7. The graph data processing method according to claim 5, wherein the first data type byte group and the second data type byte group have the same length, and an arrangement order of the first data type byte group and the second data type byte group is determined based on a sequence of the attributes indicated by the schemas.

8. The graph data processing method according to claim 7, further comprising:

in response to receiving an attribute value read request for a target attribute of target graph data, determining a target schema that a byte group sequence format used to store the target graph data is based on;

determining a storage location of an attribute byte group corresponding to the target attribute in the corresponding byte group sequence format based on the target schema; and

reading an attribute value of the target attribute based on the determined storage location of the attribute byte group.

9. The graph data processing method according to claim 1, wherein the schemas corresponding to the type values have schema identifiers; and

the byte group sequence format that matches the number of determined attribute byte groups is constructed in the following manner:

constructing the byte group sequence format that matches the number of determined attribute byte groups based on a combination of a schema identifier byte group and the number of attribute byte groups, wherein data stored in the schema identifier byte group is used to indicate schemas used as a generation basis of the byte group sequence format.

10. The graph data processing method according to claim 9, wherein the storing the attribute values of the graph data that are represented in the binary forms according to a byte group sequence format that matches the number of determined attribute byte groups comprises:

storing the schema identifiers in the schema identifier byte group in the byte group sequence format; and

storing the attribute values of the graph data that are represented in the binary forms in corresponding attribute byte groups in the byte group sequence format.

11-14. (canceled)

15. A graph data processing apparatus, comprising at least one processor, a storage coupled to the at least one processor, and a computer program stored in the storage, which when executed by the at least one processor causes the graph data processing apparatus to:

obtain graph data represented in a data object form, wherein the graph data comprises type values and attribute values of point and edge data;

query corresponding schemas based on the type values to determine a number of attribute byte groups corresponding to the type values, wherein the schemas are used to indicate attributes of the point and edge data, and each attribute byte group is used to store an attribute value of a corresponding attribute;

convert the attribute values of the graph data into binary forms; and

store the attribute values of the graph data that are represented in the binary forms according to a byte group sequence format that matches the number of determined attribute byte groups.

16. (canceled)

17. The graph data processing apparatus according to claim 15, wherein the byte group sequence format that matches the number of determined attribute byte groups is constructed in the following manner:

constructing the byte group sequence format that matches the number of determined attribute byte groups based on a combination of a null value determining byte group and the number of attribute byte groups, wherein data stored in the null value determining byte group is used to indicate whether data stored in the number of attribute byte groups is null.

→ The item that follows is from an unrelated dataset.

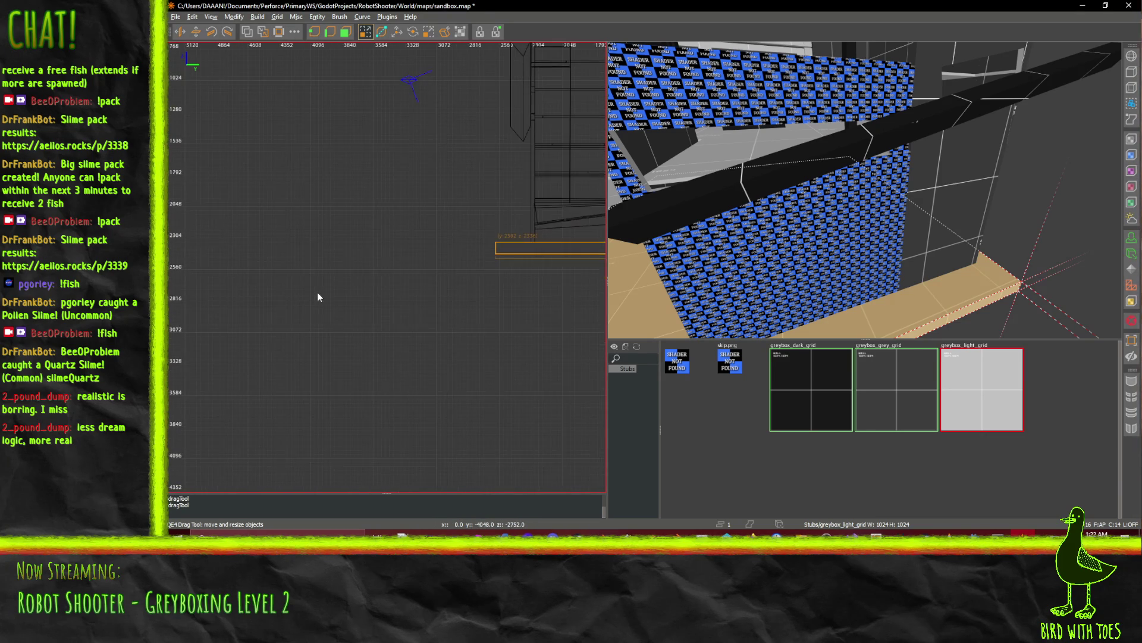
{"action": "key", "text": "Escape"}
{"action": "scroll", "coordinate": [384, 262], "scroll_direction": "down", "scroll_amount": 1}
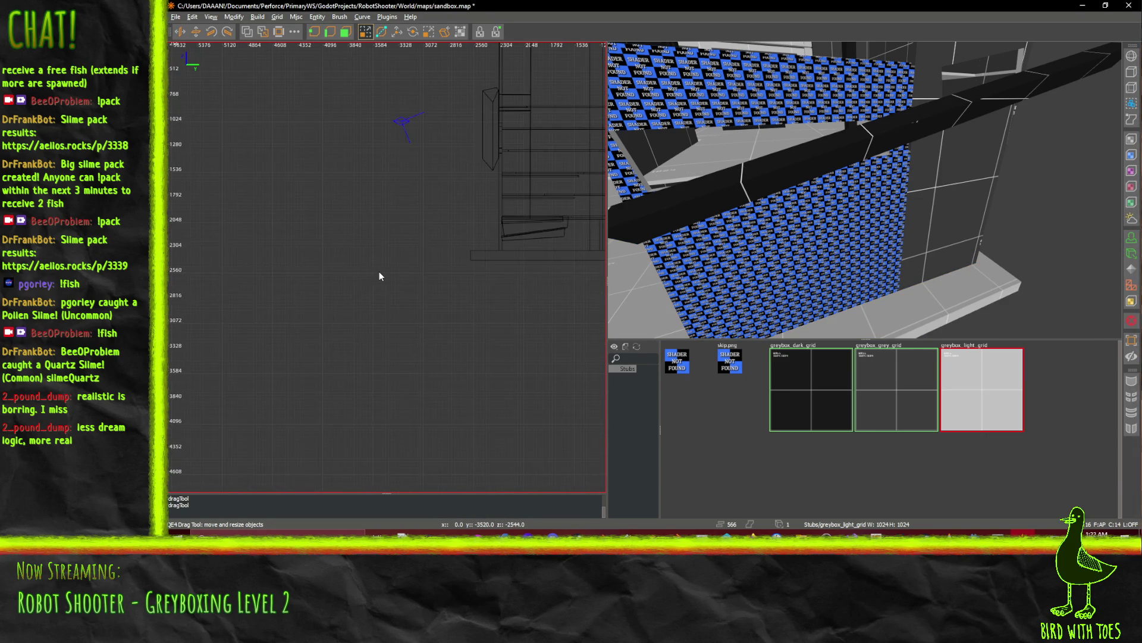
Draw a new 128×128 brush in the top view, apart from the existing walls.
{"action": "key", "text": "ctrl+Tab"}
{"action": "scroll", "coordinate": [381, 272], "scroll_direction": "up", "scroll_amount": 1}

18. The graph data processing apparatus according to claim 17, wherein the graph data processing apparatus being caused to store the attribute values of the graph data that are represented in the binary forms according to a byte group sequence format that matches the number of determined attribute byte groups comprises being caused to:

store the attribute values of the graph data that are represented in the binary forms in corresponding attribute byte groups in the byte group sequence format;

determine values of the data stored in the null value determining byte group in the byte group sequence format based on data stored in the attribute byte groups in the byte group sequence format; and

store the determined values in the null value determining byte group.

19. The graph data processing apparatus according to claim 15, wherein the schemas are further used to indicate data type needs of the attributes for corresponding attribute values; and

the byte group sequence format that matches the number of determined attribute byte groups is constructed in the following manner:

constructing, based on a data type need corresponding to each attribute byte group in the number of attribute byte groups, a unit byte group that matches the data type need; and

constructing the byte group sequence format that matches the number of determined attribute byte groups based on a combination of constructed unit byte groups.

20. The graph data processing apparatus according to claim 19, wherein the unit byte group comprises at least one of a first data type byte group and a second data type byte group, and the constructing, based on a data type need corresponding to each attribute byte group in the number of attribute byte groups, a unit byte group that matches the data type need comprises:

if the data type need corresponding to the attribute byte group indicates that an attribute value belongs to a first data type, constructing the first data type byte group, wherein the first data type byte group is used to store an attribute value that belongs to the first data type in the graph data; or

if the data type need corresponding to the attribute byte group indicates that an attribute value belongs to a second data type, constructing the second data type byte group, wherein the second data type byte group is used to store storage location information of an attribute value that belongs to the second data type in the graph data.

21. A non-transitory computer-readable storage medium storing instructions, wherein the non-transitory computer-readable storage medium stores a computer program, which when executed by a processor causes the processor to:

obtain graph data represented in a data object form, wherein the graph data comprises type values and attribute values of point and edge data;

query corresponding schemas based on the type values to determine a number of attribute byte groups corresponding to the type values, wherein the schemas are used to indicate attributes of the point and edge data, and each attribute byte group is used to store an attribute value of a corresponding attribute;

convert the attribute values of the graph data into binary forms; and

store the attribute values of the graph data that are represented in the binary forms according to a byte group sequence format that matches the number of determined attribute byte groups.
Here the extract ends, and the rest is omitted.